5. Do you put a bowl of water in there?

Cheers peeps


----------



## adamholtom85 (Nov 27, 2007)

bump.............


----------



## the chameleon man (Jan 31, 2008)

*pygmy chameleons*

hiya, theres a few species of the pygmy chameleon, brookesiinae the stump tailed chameleons... if you let me know which you`v e got i could give you more info reguarding the care etc....
i`ll generalise, temp about 70-78 fahenheit..night time drop to 60-65..
food, smalll cricket, termites,fruit flies,, green fly, aphids,small spiders, small snails as long as they are from a pesticide free area.
small meal worms..
a shalllow water dish is recommended in a book im reading now and this is where im getting my info from..
life span 3-4 years..
feed them daily in the morning as well as misting them twice a day.
dusting is recommended....
hope i can help you...


----------



## adamholtom85 (Nov 27, 2007)

brookesiinae which i think is what we have, do they require any type of U.V ill post up a pic of it later tonight?


----------



## the chameleon man (Jan 31, 2008)

*full u.v*

full u.v pal... u.va and u.vb pal full system, small strip light will do... they keep it cooler, these lizards dont fare well with temps around 85... these lizards also aestvate during warmer times and brumate when it drops to cold.. they also thrive in captivity and breed easily... you should do well with these, lots of substrate with leaf litter, small twigs etc..these lizards like to get under the leaves and wait in lie for their prey....look forward to the pics.. take care adi..


----------



## LauraandLee (Nov 11, 2008)

I have just reserved 2 of these I have exo terra viv 30x30x30 with 2% uv in a double canopy for basking however have read not to use basking light as if it get too hot they will cook.
Read they can live too 7 yrs not sure if thats right!????
And they can drown in a sm amount of water????
Using eco soil as substrate and got a live ficus and bark.
im still learning will keep u informed


----------



## stuarto69 (Sep 11, 2008)

This website will tell you all you need to know about the little Pygmy Chameleons www.pygmychameleon.co.uk

Out of interest as your local to me where did you get them from?


----------



## ip3kid (May 21, 2008)

adamholtom85 said:


> Just need a little info about pygmy chameleons.......
> 
> 1. How many times a week do you feed them?
> 2. What you can feed them?
> ...


Tbh, You should know all this, your 'RIP' drop down says you had one, lemme guess, you bought it and knew nothin about it?


----------



## crouchy (Jan 14, 2008)

adamholtom85 said:


> Just need a little info about pygmy chameleons.......
> 
> 1. How many times a week do you feed them?
> 2. What you can feed them?
> ...


Ive kept and bred these before so i know a fair amount but im nothing like an expert.
1. feed them every day but just be careful how many you feed.
2. they will eat anything thats small and moves such as cricket. In my experience they didnt seem to bother too much with worms.
3. average about 3 years but if they are wc expect less.
4. yes all the usual suppliments are required.
5. no dont put water in the viv. They will drown in even a small bit of water. just spray the viv at least once a day

UV isnt considered essential for pygmy chams as they dont recieve a great deal of UV radiation in the wild but it wont do any harm as long as they can hide away from the light


----------



## Shelly24 (Aug 28, 2008)

ip3kid said:


> Tbh, You should know all this, your 'RIP' drop down says you had one, lemme guess, you bought it and knew nothin about it?

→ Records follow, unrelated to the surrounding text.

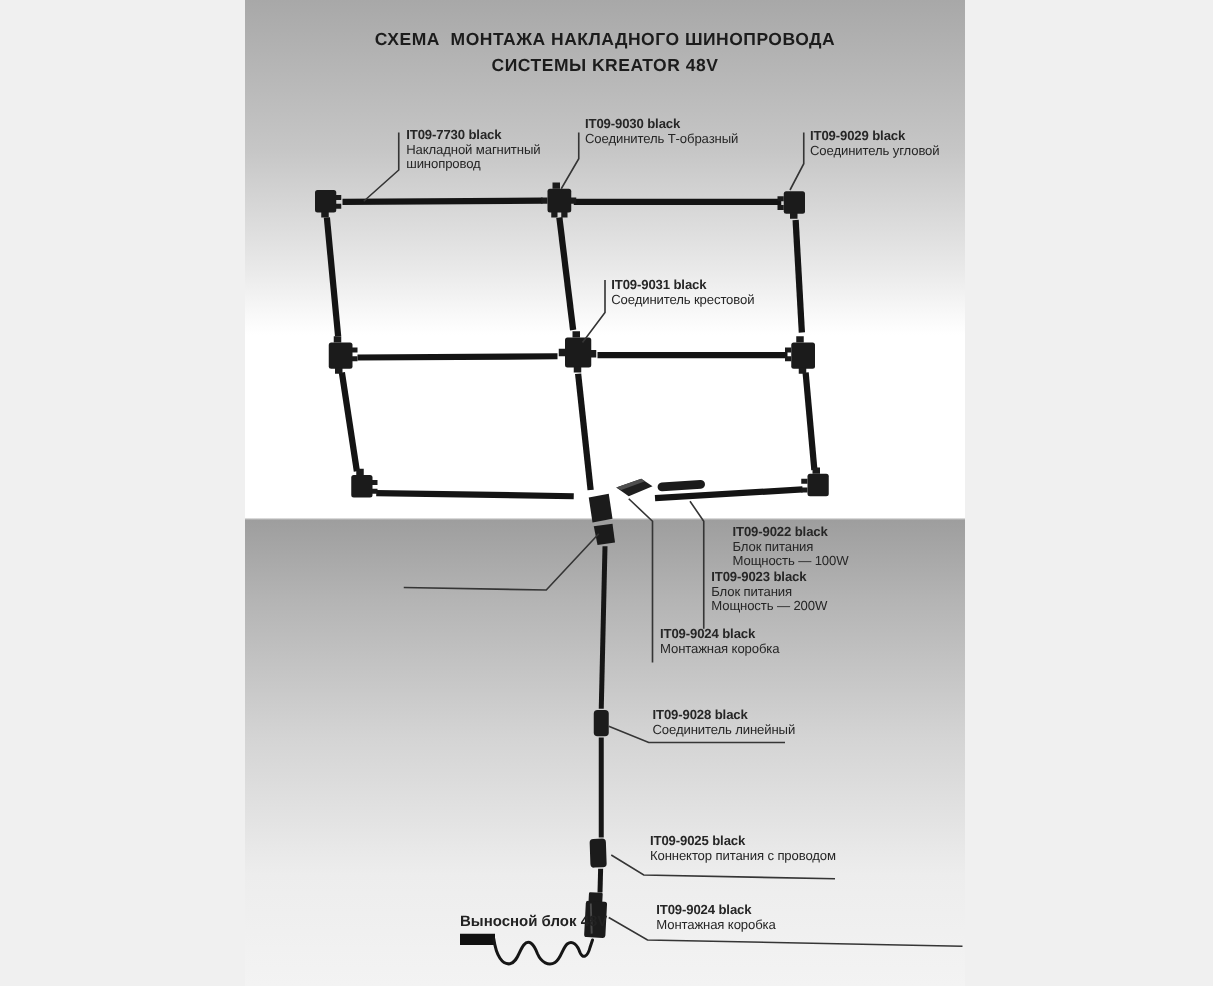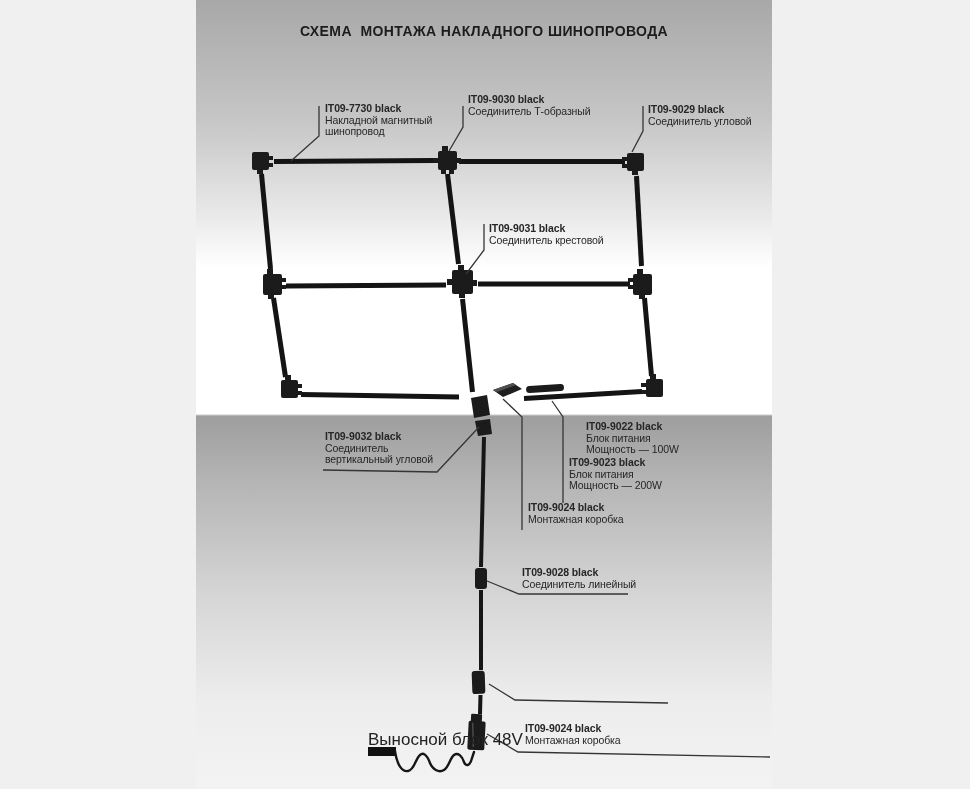--- a/index.html
+++ b/index.html
@@ -17,21 +17,21 @@
   }
   svg.diagram{position:absolute;left:0;top:0;display:block;}
   .title{
     position:absolute;left:196px;top:21px;width:576px;text-align:center;
     color:#1c1c1c;font-weight:bold;font-size:14px;line-height:21px;letter-spacing:.4px;
   }
   .title div{white-space:pre;}
   .lbl{position:absolute;font-size:10.5px;line-height:11px;color:#262626;letter-spacing:-.1px;}
   .lbl .code{font-weight:bold;margin-bottom:1px;}
   .lbl .desc{white-space:pre-line;}
-  .plain-lbl{position:absolute;font-size:17px;color:#222;}
+  .plain-lbl{position:absolute;font-size:12px;color:#222;font-weight:bold;}
 </style>
 </head>
 <body>
 
 <div class="stage">
 
   <div class="content-bg"></div>
 
   <svg class="diagram" width="970" height="789" viewBox="0 0 970 789">
 
@@ -148,62 +148,62 @@
       <polyline points="503,399 522,417 522,530"></polyline>
       <polyline points="552,401 563,417 563,503"></polyline>
       <polyline points="487,581 519,594 628,594"></polyline>
       <polyline points="489,684 515,700 668,703"></polyline>
       <polyline points="487,734 518,752 770,757"></polyline>
     </g>
   </svg>
 
   <div class="title">
     <div>СХЕМА  МОНТАЖА НАКЛАДНОГО ШИНОПРОВОДА</div>
+    <div>СИСТЕМЫ KREATOR 48V</div>
   </div>
 
   <div class="lbl" style="left:325px;top:103px">
     <div class="code">IT09-7730 black</div>
     <div class="desc">Накладной магнитный
 шинопровод</div>
   </div>
   <div class="lbl" style="left:468px;top:94px">
     <div class="code">IT09-9030 black</div>
     <div class="desc">Соединитель Т-образный</div>
   </div>
   <div class="lbl" style="left:648px;top:104px">
     <div class="code">IT09-9029 black</div>
     <div class="desc">Соединитель угловой</div>
   </div>
   <div class="lbl" style="left:489px;top:223px">
     <div class="code">IT09-9031 black</div>
     <div class="desc">Соединитель крестовой</div>
   </div>
-  <div class="lbl" style="left:325px;top:431px">
-    <div class="code">IT09-9032 black</div>
-    <div class="desc">Соединитель
-вертикальный угловой</div>
-  </div>
   <div class="lbl" style="left:586px;top:421px">
     <div class="code">IT09-9022 black</div>
     <div class="desc">Блок питания
 Мощность — 100W</div>
   </div>
   <div class="lbl" style="left:569px;top:457px">
     <div class="code">IT09-9023 black</div>
     <div class="desc">Блок питания
 Мощность — 200W</div>
   </div>
   <div class="lbl" style="left:528px;top:502px">
     <div class="code">IT09-9024 black</div>
     <div class="desc">Монтажная коробка</div>
   </div>
   <div class="lbl" style="left:522px;top:567px">
     <div class="code">IT09-9028 black</div>
     <div class="desc">Соединитель линейный</div>
   </div>
+  <div class="lbl" style="left:520px;top:668px">
+    <div class="code">IT09-9025 black</div>
+    <div class="desc">Коннектор питания с проводом</div>
+  </div>
   <div class="lbl" style="left:525px;top:723px">
     <div class="code">IT09-9024 black</div>
     <div class="desc">Монтажная коробка</div>
   </div>
 
   <div class="plain-lbl" style="left:368px;top:730px">Выносной блок 48V</div>
 
 </div>
 
 </body></html>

thats just what i was about to say.......


----------



## LauraandLee (Nov 11, 2008)

stuarto69 said:


> This website will tell you all you need to know about the little Pygmy Chameleons www.pygmychameleon.co.uk
> 
> Out of interest as your local to me where did you get them from?


 
If your talking to me, dont think im that local. However got mine from bridgend reptile centre. I bought the 2 kenyans. They did have 2 bearded and 2-3 jacksons. Bearded 45 each, jackson 95 I paid 45 each
but im happy and India, and Kenya seem to be v.active love the ficus plant, there great too watch. Will add pics I have taken 3 but not very good quality so will try and add some in next few days.
thanks everyone :2thumb:


----------



## stuarto69 (Sep 11, 2008)

LauraandLee said:


> If your talking to me, dont think im that local. However got mine from bridgend reptile centre. I bought the 2 kenyans. They did have 2 bearded and 2-3 jacksons. Bearded 45 each, jackson 95 I paid 45 each
> but im happy and India, and Kenya seem to be v.active love the ficus plant, there great too watch. Will add pics I have taken 3 but not very good quality so will try and add some in next few days.
> thanks everyone :2thumb:


Thanks for the info, however my message was for the bloke in Walton!


----------